Tanto a Igreja copta-ortodoxa como a católica e a protestante enfrentam hoje os mesmos problemas: o fundamentalismo islâmico e a emigração, ambos fortemente entrelaçados. Os coptas insistem em sua identidade egípcia e árabe e na solidariedade com os muçulmanos. Um comportamento difícil de praticar, sobretudo a partir dos anos setenta, com o auge do fundamentalismo que tende a aplicar a toda a sociedade a sharia corânica, o que significaria reduzir os cristãos a súditos de segunda categoria, a simples dhimmi ou protegidos. É bem sabido que os islamistas provocam incidentes confessionais com o fim de mobilizar as massas muçulmanas contra a minoria cristã. A partir da morte de Abdel Nasser produziram-se graves tensões interconfessionais em Alexandria (1972), Minia (1978), Cairo, Alexandria e Asiut (1980), Alexandria e Cairo (1981), el-Fayum (1984), Abu Korkas e Alto Egito (1990), Cairo (1991), Asiut (1992), e prosseguem de forma endêmica até nossos dias. Como resultado dessas tensões, a comunidade cristã abandona o país.

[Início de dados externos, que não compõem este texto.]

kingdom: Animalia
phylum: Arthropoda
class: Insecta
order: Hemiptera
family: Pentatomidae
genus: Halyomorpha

Em entrevista concedida pelo Patriarca copta ortodoxo aos meios de comunicação em 27 de outubro de 1996, em Alexandria, Shenuda III declarava: “Os fundamentalistas praticam dois gêneros de atividades. A primeira é a agressão, a violência, a discriminação e o incêndio de igrejas”. A segunda é “criar um ambiente de tensão entre a população… Nós não podemos mudar esta situação com lamentos e conflitos. A solução está em buscar o modo de melhorar a posição dos coptas por meio do diálogo e do amor”. E em seguida precisava: “Um de meus melhores amigos é Muhammad Sabed Tantawi, xeque de el-Azhar (a universidade islâmica do Cairo)… Não podemos usar a violência contra a violência nem o ódio contra o ódio”.